**ACTIVITY**
Please transcribe, exactly, the line that contains "[135,336,203,349] mitigation ->" and every line after it to the end of the records, and nothing else.

[Before-and-after change records]
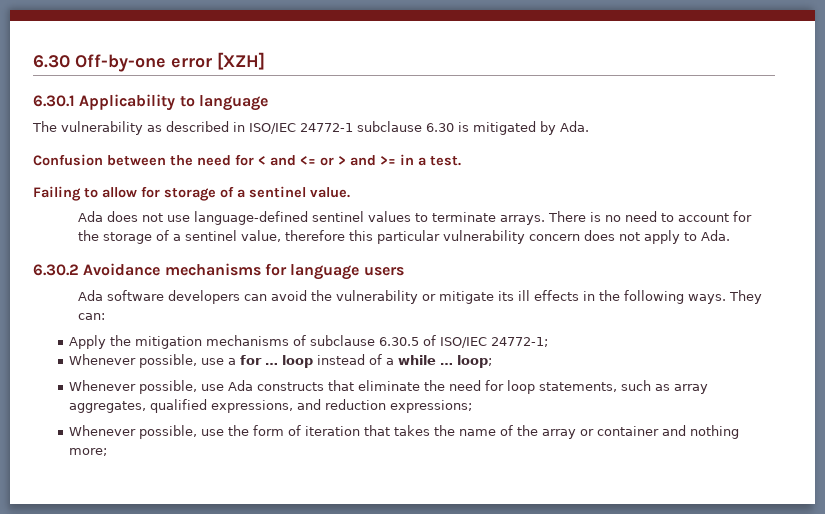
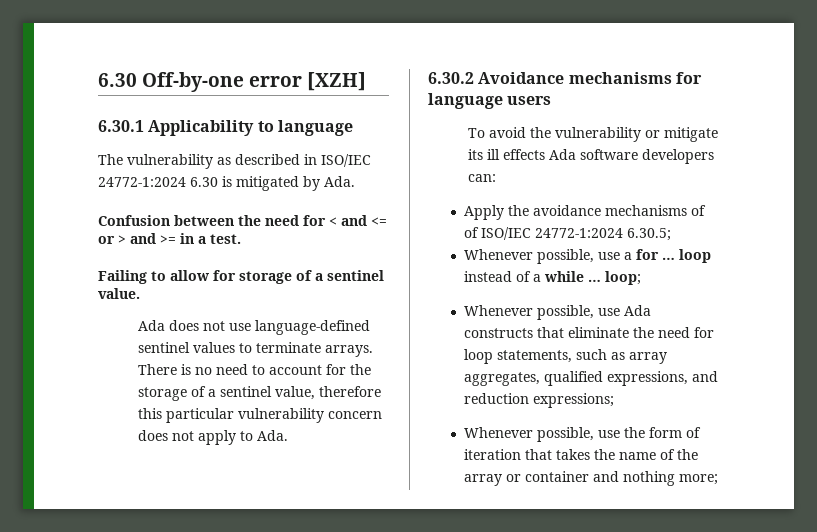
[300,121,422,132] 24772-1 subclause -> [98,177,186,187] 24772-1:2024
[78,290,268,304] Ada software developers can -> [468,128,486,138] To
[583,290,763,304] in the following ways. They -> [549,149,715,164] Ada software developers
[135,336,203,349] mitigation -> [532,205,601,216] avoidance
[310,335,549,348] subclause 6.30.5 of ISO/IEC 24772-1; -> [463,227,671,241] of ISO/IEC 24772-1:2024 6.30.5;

**EXERCISE SOLUTION**
[135,336,203,349] mitigation -> [532,205,601,216] avoidance
[310,335,549,348] subclause 6.30.5 of ISO/IEC 24772-1; -> [463,227,671,241] of ISO/IEC 24772-1:2024 6.30.5;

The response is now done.